__SOURCE__:
________________________

And now, Sarah!
Hello. My name’s Sarah Zettel, and, among other things, I’m the author of the Vampire Chef mysteries. This was not my idea. Seriously. The credit for that belongs to the late-great editor and publisher Marty Greenberg, but as soon as I got offered the chance to write a book based around that idea, I jumped at it. Which says rather a lot about me. I mean, when some people hear, “Vampire Chef,” they say “why?” Me, I say “Why didn’t somebody do this years ago?” Probably the fact that I am a great fan of the old Bela Legosi “Dracula” movie and a Food Network Junkie has something to do with it.
The setting is fairly simple, from an urban fantasy standpoint. The heroine, Charlotte Caine is not herself a vampire, she just cooks for them. Charlotte runs a New York City restaurant called “Nightlife” which is a place where humans and paranormals, such as vampires, can share a meal without anybody getting hurt.
Now, I’m a science fiction and fantasy author by trade. This means I mostly write about places no one can get to. But for this, while I can say what I will about the vampires and the other paranormals, I have a rock hard setting; New York City, and restaurant kitchens. This meant Research was required.

________________________

__PROVIDED MATERIAL__:
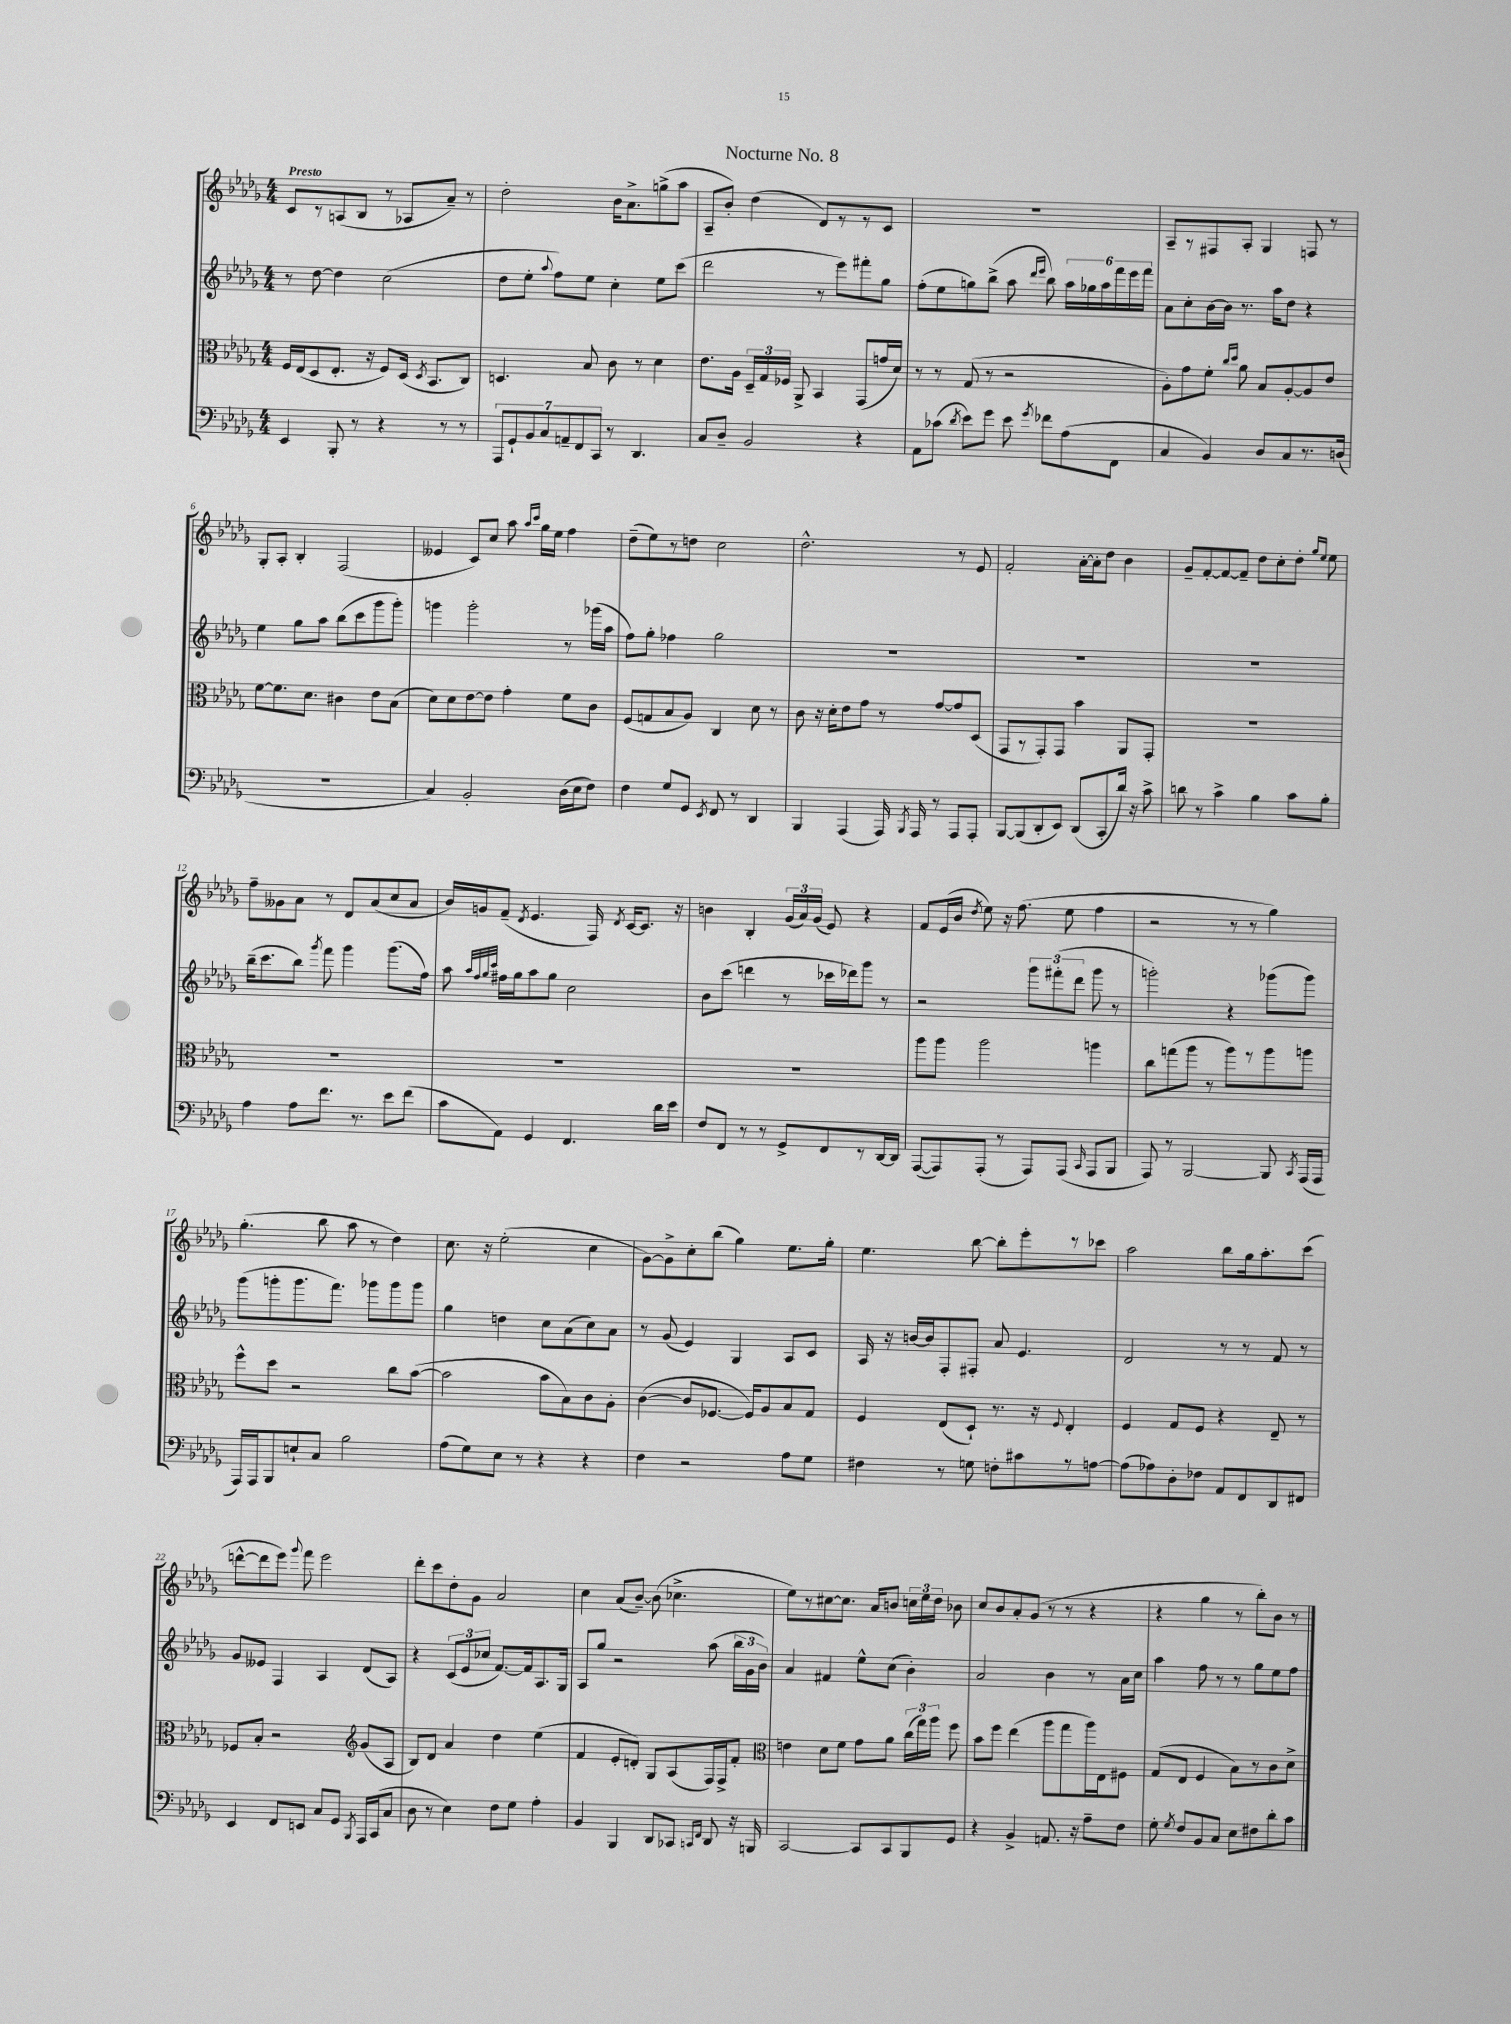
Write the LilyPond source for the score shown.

________________________

__SET TASK 1__:
Rewrite everything in the Vampire Chef introduction from "Now, I’m a science" down to "Research was required.", putting "commercial kitchens" in place of "restaurant kitchens".
__SET TASK 2__:
According to the Vampire Chef introduction, what is the name of the restaurant Charlotte Caine runs?

__FULL ANSWER 1__:
Now, I’m a science fiction and fantasy author by trade. This means I mostly write about places no one can get to. But for this, while I can say what I will about the vampires and the other paranormals, I have a rock hard setting; New York City, and commercial kitchens. This meant Research was required.

__FULL ANSWER 2__:
Nightlife